There have been some exciting projects conducted by some of the most innovative and best 3D printing business in the world, Generation3D for example have recently completed a large interior design project with a 3D printed bamboo lattice showing just how creative the industry can be. With 3D printing also being credited as an environmentally friendly alternative in the manufacturing industry, other large-scale projects have been sought after with some being made clear directives too and homes could be the next major industry on the list to see a 3D printed shift.
One approach and perhaps the least likely to grow in popularity is the pre-fab route, pre-fabricated homes have been around for quite some time, and they certainly cut down on build time and the number of construction teams needed to put them together but tend not to work so well as a 3D printed alternative as the parts are too big to be realistically 3D printed but may open the door to how other 3D printed approaches can work.
It’s often a misconception that things like resin and plastic are the only materials useable but concrete is also useable when it comes to 3D printing too and has already been used to print a 3D home. A large machine and a small team of workers can 3D print a concrete home in as little as 48 hours by layering strips of concrete mix, and videos of the process are very impressive showing how easy and low-impact the process is.
There are still some kinks to iron out for the process to be caught on as a much bigger option, there are some inconsistencies when it comes to printing a home for example as of now it isn’t as smooth as simply pouring a large concrete wall and that’s shown in the pattern from where it is printed – there’s also still a requirement to move some pre-fabricated pieces into place but despite this, the speed and the customizability of 3D printing a home helps to outweigh these downsides currently.

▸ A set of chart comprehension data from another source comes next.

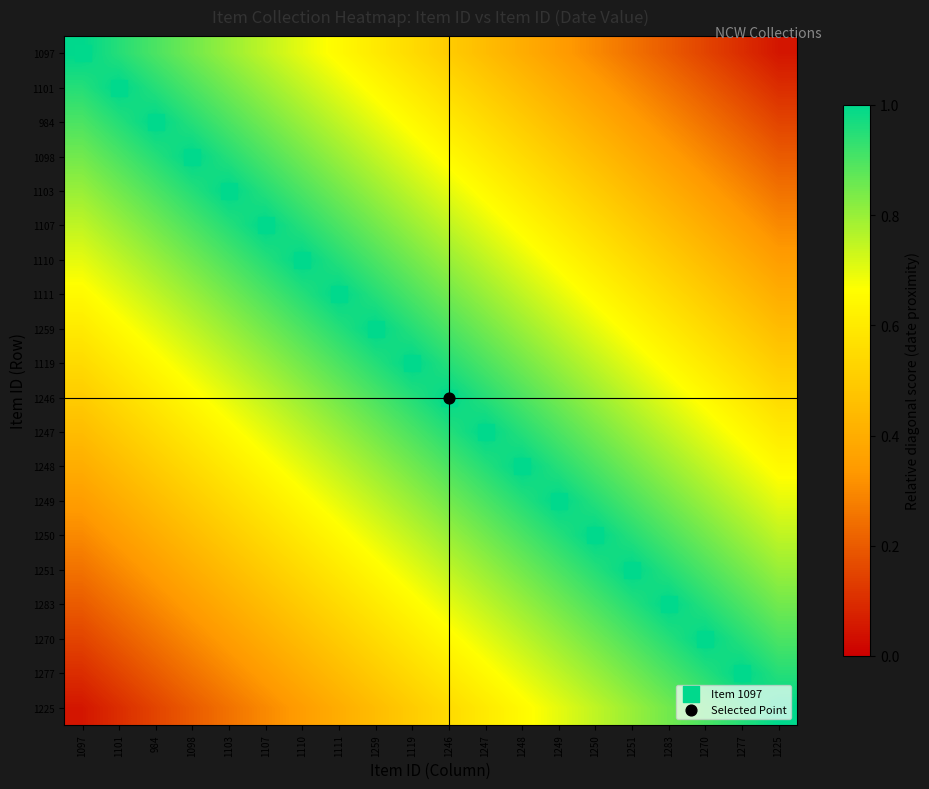

Reading left to right, list all the values displayed in this chart.

1097: 1097=1.0	1101=0.9	984=0.9	1098=0.8	1103=0.8	1107=0.8	1110=0.7	1111=0.7	1259=0.6	1119=0.6	1246=0.5	1247=0.4	1248=0.4	1249=0.3	1250=0.3	1251=0.2	1283=0.2	1270=0.2	1277=0.1	1225=0.1
1101: 1097=0.9	1101=1.0	984=0.9	1098=0.9	1103=0.8	1107=0.8	1110=0.8	1111=0.7	1259=0.7	1119=0.6	1246=0.6	1247=0.5	1248=0.4	1249=0.4	1250=0.3	1251=0.3	1283=0.2	1270=0.2	1277=0.2	1225=0.1
984: 1097=0.9	1101=0.9	984=1.0	1098=0.9	1103=0.9	1107=0.8	1110=0.8	1111=0.8	1259=0.7	1119=0.7	1246=0.6	1247=0.6	1248=0.5	1249=0.4	1250=0.4	1251=0.3	1283=0.3	1270=0.2	1277=0.2	1225=0.2
1098: 1097=0.8	1101=0.9	984=0.9	1098=1.0	1103=0.9	1107=0.9	1110=0.8	1111=0.8	1259=0.8	1119=0.7	1246=0.7	1247=0.6	1248=0.6	1249=0.5	1250=0.4	1251=0.4	1283=0.3	1270=0.3	1277=0.2	1225=0.2
1103: 1097=0.8	1101=0.8	984=0.9	1098=0.9	1103=1.0	1107=0.9	1110=0.9	1111=0.8	1259=0.8	1119=0.8	1246=0.7	1247=0.7	1248=0.6	1249=0.6	1250=0.5	1251=0.4	1283=0.4	1270=0.3	1277=0.3	1225=0.2
1107: 1097=0.8	1101=0.8	984=0.8	1098=0.9	1103=0.9	1107=1.0	1110=0.9	1111=0.9	1259=0.8	1119=0.8	1246=0.8	1247=0.7	1248=0.7	1249=0.6	1250=0.6	1251=0.5	1283=0.4	1270=0.4	1277=0.3	1225=0.3
1110: 1097=0.7	1101=0.8	984=0.8	1098=0.8	1103=0.9	1107=0.9	1110=1.0	1111=0.9	1259=0.9	1119=0.8	1246=0.8	1247=0.8	1248=0.7	1249=0.7	1250=0.6	1251=0.6	1283=0.5	1270=0.4	1277=0.4	1225=0.3
1111: 1097=0.7	1101=0.7	984=0.8	1098=0.8	1103=0.8	1107=0.9	1110=0.9	1111=1.0	1259=0.9	1119=0.9	1246=0.8	1247=0.8	1248=0.8	1249=0.7	1250=0.7	1251=0.6	1283=0.6	1270=0.5	1277=0.4	1225=0.4
1259: 1097=0.6	1101=0.7	984=0.7	1098=0.8	1103=0.8	1107=0.8	1110=0.9	1111=0.9	1259=1.0	1119=0.9	1246=0.9	1247=0.8	1248=0.8	1249=0.8	1250=0.7	1251=0.7	1283=0.6	1270=0.6	1277=0.5	1225=0.4
1119: 1097=0.6	1101=0.6	984=0.7	1098=0.7	1103=0.8	1107=0.8	1110=0.8	1111=0.9	1259=0.9	1119=1.0	1246=0.9	1247=0.9	1248=0.8	1249=0.8	1250=0.8	1251=0.7	1283=0.7	1270=0.6	1277=0.6	1225=0.5
1246: 1097=0.5	1101=0.6	984=0.6	1098=0.7	1103=0.7	1107=0.8	1110=0.8	1111=0.8	1259=0.9	1119=0.9	1246=1.0	1247=0.9	1248=0.9	1249=0.8	1250=0.8	1251=0.8	1283=0.7	1270=0.7	1277=0.6	1225=0.6
1247: 1097=0.4	1101=0.5	984=0.6	1098=0.6	1103=0.7	1107=0.7	1110=0.8	1111=0.8	1259=0.8	1119=0.9	1246=0.9	1247=1.0	1248=0.9	1249=0.9	1250=0.8	1251=0.8	1283=0.8	1270=0.7	1277=0.7	1225=0.6
1248: 1097=0.4	1101=0.4	984=0.5	1098=0.6	1103=0.6	1107=0.7	1110=0.7	1111=0.8	1259=0.8	1119=0.8	1246=0.9	1247=0.9	1248=1.0	1249=0.9	1250=0.9	1251=0.8	1283=0.8	1270=0.8	1277=0.7	1225=0.7
1249: 1097=0.3	1101=0.4	984=0.4	1098=0.5	1103=0.6	1107=0.6	1110=0.7	1111=0.7	1259=0.8	1119=0.8	1246=0.8	1247=0.9	1248=0.9	1249=1.0	1250=0.9	1251=0.9	1283=0.8	1270=0.8	1277=0.8	1225=0.7
1250: 1097=0.3	1101=0.3	984=0.4	1098=0.4	1103=0.5	1107=0.6	1110=0.6	1111=0.7	1259=0.7	1119=0.8	1246=0.8	1247=0.8	1248=0.9	1249=0.9	1250=1.0	1251=0.9	1283=0.9	1270=0.8	1277=0.8	1225=0.8
1251: 1097=0.2	1101=0.3	984=0.3	1098=0.4	1103=0.4	1107=0.5	1110=0.6	1111=0.6	1259=0.7	1119=0.7	1246=0.8	1247=0.8	1248=0.8	1249=0.9	1250=0.9	1251=1.0	1283=0.9	1270=0.9	1277=0.8	1225=0.8
1283: 1097=0.2	1101=0.2	984=0.3	1098=0.3	1103=0.4	1107=0.4	1110=0.5	1111=0.6	1259=0.6	1119=0.7	1246=0.7	1247=0.8	1248=0.8	1249=0.8	1250=0.9	1251=0.9	1283=1.0	1270=0.9	1277=0.9	1225=0.8
1270: 1097=0.2	1101=0.2	984=0.2	1098=0.3	1103=0.3	1107=0.4	1110=0.4	1111=0.5	1259=0.6	1119=0.6	1246=0.7	1247=0.7	1248=0.8	1249=0.8	1250=0.8	1251=0.9	1283=0.9	1270=1.0	1277=0.9	1225=0.9
1277: 1097=0.1	1101=0.2	984=0.2	1098=0.2	1103=0.3	1107=0.3	1110=0.4	1111=0.4	1259=0.5	1119=0.6	1246=0.6	1247=0.7	1248=0.7	1249=0.8	1250=0.8	1251=0.8	1283=0.9	1270=0.9	1277=1.0	1225=0.9
1225: 1097=0.1	1101=0.1	984=0.2	1098=0.2	1103=0.2	1107=0.3	1110=0.3	1111=0.4	1259=0.4	1119=0.5	1246=0.6	1247=0.6	1248=0.7	1249=0.7	1250=0.8	1251=0.8	1283=0.8	1270=0.9	1277=0.9	1225=1.0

As directives are being put into place to have 3D printed homes being the main source of new builds in some parts of the world over the next decade, this will also lead to a much faster progression of the technologies and methods that are used to iron out these kinks and to get a much nicer finished product. With more eco-friendly materials being useable and with the ability to still adjust on the fly, it’s a very exciting opportunity, and could change the way homes are built in the future where space or customizability as well as time are key factors.